Going forward, there will be a critical need for specialists and more so for primary care physicians to treat an increasingly older, sicker population. Statistics show that 20% of Americans do not have access to primary care doctors, 16% live in areas with a shortage of dentists, and 30% live in areas with a shortage of mental health providers.1 Created through the Patient Protection and Affordable Care Act, the Teaching Health Center Graduate Medical Education Payment Program, which awarded $83.4 million in funding to support primary care residency programs at 60 teaching health centers, expired at the end of the federal fiscal year 2015 with no further plans of being renewed.3 Adding to the problem is the fact that medical school capacity is not improving to increase the supply of doctors. The average acceptance rate for medical students is a little less than 50%3 during a time of rising need for physicians all over the country. Many students are unable to finish their licensure because of the federal budget cuts previously mentioned. And if they do, medical students are choosing careers in specialized medicine instead of primary care, where more doctors are needed.6 A report in the Academic Medicine found expenses to exceed earnings for the first three to five years for primary care physicians6; this greatly disincentives students from pursuing a career in primary care who still have to pay off their student loans. Therefore, the shortage in primary care is more prominent than that in specialized fields.  

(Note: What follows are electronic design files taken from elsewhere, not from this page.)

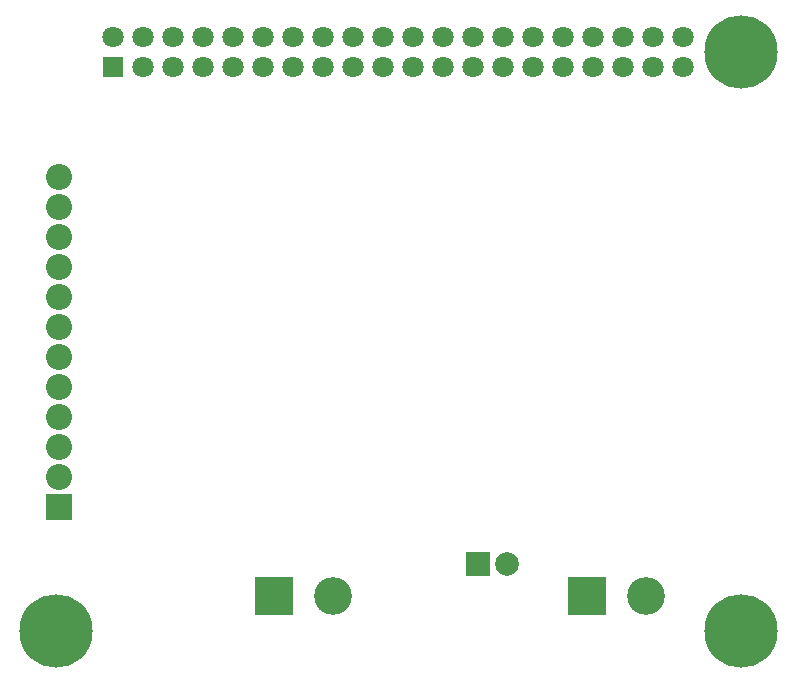
<source format=gbs>
G04*
G04 #@! TF.GenerationSoftware,Altium Limited,CircuitStudio,1.5.2 (30)*
G04*
G04 Layer_Color=8150272*
%FSLAX25Y25*%
%MOIN*%
G70*
G01*
G75*
%ADD60C,0.12611*%
%ADD61R,0.12611X0.12611*%
%ADD62C,0.08674*%
%ADD63R,0.08674X0.08674*%
%ADD64C,0.24422*%
%ADD65C,0.07099*%
%ADD66R,0.07099X0.07099*%
%ADD67R,0.07887X0.07887*%
%ADD68C,0.07887*%
D60*
X528630Y594591D02*
D03*
X424299D02*
D03*
D61*
X508945D02*
D03*
X404614D02*
D03*
D62*
X332764Y634236D02*
D03*
Y644236D02*
D03*
Y654236D02*
D03*
Y664236D02*
D03*
Y674236D02*
D03*
Y684236D02*
D03*
Y694236D02*
D03*
Y704236D02*
D03*
Y714236D02*
D03*
Y724236D02*
D03*
Y734236D02*
D03*
D63*
Y624236D02*
D03*
D64*
X560126Y775693D02*
D03*
X331780Y582780D02*
D03*
X560126D02*
D03*
D65*
X540953Y770693D02*
D03*
Y780693D02*
D03*
X510953Y770693D02*
D03*
Y780693D02*
D03*
X520953D02*
D03*
Y770693D02*
D03*
X530953Y780693D02*
D03*
Y770693D02*
D03*
X500953D02*
D03*
Y780693D02*
D03*
X490953Y770693D02*
D03*
Y780693D02*
D03*
X480953D02*
D03*
Y770693D02*
D03*
X420953D02*
D03*
Y780693D02*
D03*
X430953D02*
D03*
Y770693D02*
D03*
X440953Y780693D02*
D03*
Y770693D02*
D03*
X470953D02*
D03*
Y780693D02*
D03*
X460953Y770693D02*
D03*
Y780693D02*
D03*
X450953D02*
D03*
Y770693D02*
D03*
X390953D02*
D03*
Y780693D02*
D03*
X400953D02*
D03*
Y770693D02*
D03*
X410953Y780693D02*
D03*
Y770693D02*
D03*
X380953D02*
D03*
Y780693D02*
D03*
X370953Y770693D02*
D03*
Y780693D02*
D03*
X360953D02*
D03*
Y770693D02*
D03*
X350953Y780693D02*
D03*
D66*
Y770693D02*
D03*
D67*
X472528Y605221D02*
D03*
D68*
X482370D02*
D03*
M02*

</source>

In an attempt to address the looming shortage, the United States government has been running various programs to encourage doctors to practice in shortage areas because it has been found to be the case that certain types of doctors are clustered in cities and affluent areas where the salary is higher. Some states have provided incentives like helping doctors pay off their medical school debt if they agree to practice in underserved parts of the country.2  
Given all this, there still remains reason to stay optimistic. Although the Association of American Medical Colleges warns that the United States faces a 90,000 doctor shortage by 20252, the projected shortage may not occur to the extreme that estimates predict.2 Technological advances may be able to extend how far medicine reaches to help ameliorate the shortages.  There have been efforts to move towards comprehensive electronic health records that streamline patient care and make patient visits more efficient. Furthermore, there has been a move towards larger practices, which allows physicians to share support staff and office space, Consequently, this would make it possible for physicians to see/treat more patients everyday. Telemedicine is another method through which hospitals and health systems can utilize the current supply of physicians more efficiently. Now with telemedicine, rural hospitals can connect to specialists and enable patient access to a wider pool of physicians.3

There is a shortage of physicians it the United States but that shortage can hopefully be overcome to a small degree through telemedicine and larger practices that make patient care more efficient and effective. Policy makers and healthcare providers must conceptualize innovative policies and strategies that incorporate technology to address the doctor shortage that we have in the United States.